In May, the developer bought an industrial park site in Suzhou for RMB 3.6 billion with a 15 percent premium. In June, it bought a residential site in Hangzhou, in partnership with Zhejiang Communications Investment Group, for RMB 1.6 billion with a 12 percent premium.
China Merchants Shekou’s spending on land acquisition in the first half totalled RMB 23.5 billion, ranking seventh among all Chinese developers, according to data from China Index Academy released in July.
During the first half of 2022, the company ranked sixth among all developers in China for contracted sales, having moved up the ranks from the ninth place position a year earlier as state-run developers continue to take a larger slice of China’s housing market.
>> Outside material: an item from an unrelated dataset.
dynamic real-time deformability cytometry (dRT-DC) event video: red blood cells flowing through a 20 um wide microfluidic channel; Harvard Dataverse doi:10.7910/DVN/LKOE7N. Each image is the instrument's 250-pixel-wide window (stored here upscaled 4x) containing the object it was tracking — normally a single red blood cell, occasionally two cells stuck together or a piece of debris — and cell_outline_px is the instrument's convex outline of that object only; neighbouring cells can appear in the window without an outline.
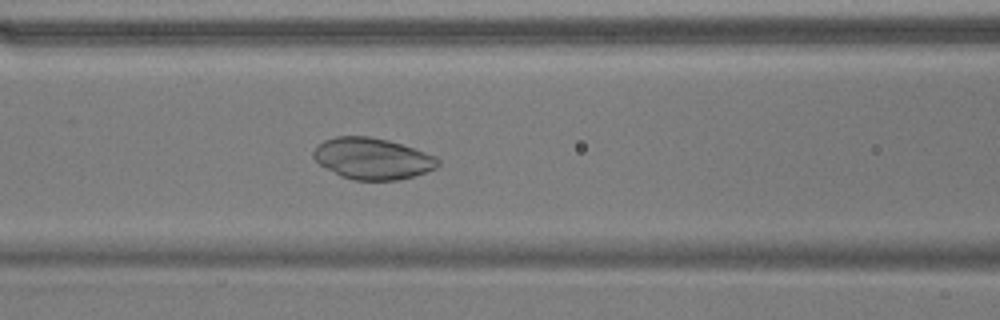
{"species": "common noctule bat (a hibernating species)", "species_latin": "Nyctalus noctula", "temperature_condition": "warm", "stored_images_in_passage": 54, "camera_frame_rate_fps": 3000, "um_per_image_px": 0.085, "animal": {"sex": "male", "body_mass_g": 17.9}, "frame": {"image": 1, "passage_image": 23, "time_ms": 7.333, "image_size_px": [1000, 320], "cell_outline_px": [[440, 164], [436, 168], [412, 176], [396, 180], [356, 180], [340, 176], [320, 164], [312, 156], [312, 152], [316, 144], [324, 140], [336, 136], [368, 136], [388, 140], [436, 156], [440, 160]], "centroid_in_image_um": [31.62, 13.47], "position_along_channel_um": 135.0, "area_um2": 29.88}}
Thinner margins halved the company’s net profit in the first six months of the year. China Merchants Shekou said in a filing with the Shenzhen Stock Exchange on 15 July that it estimated its net profit for the first half declined by an estimated 50.6 percent to 64.7 percent year-on-year to a range of RMB 1.5 billion to RMB 2.1 billion.
That drop in profit came after the company had recorded a one-time gain of RMB 1.46 billion from the disposal of two industrial parks as part of a REIT listing in the first half of 2021, bringing its profitability up four-fold from the first half of the previous year.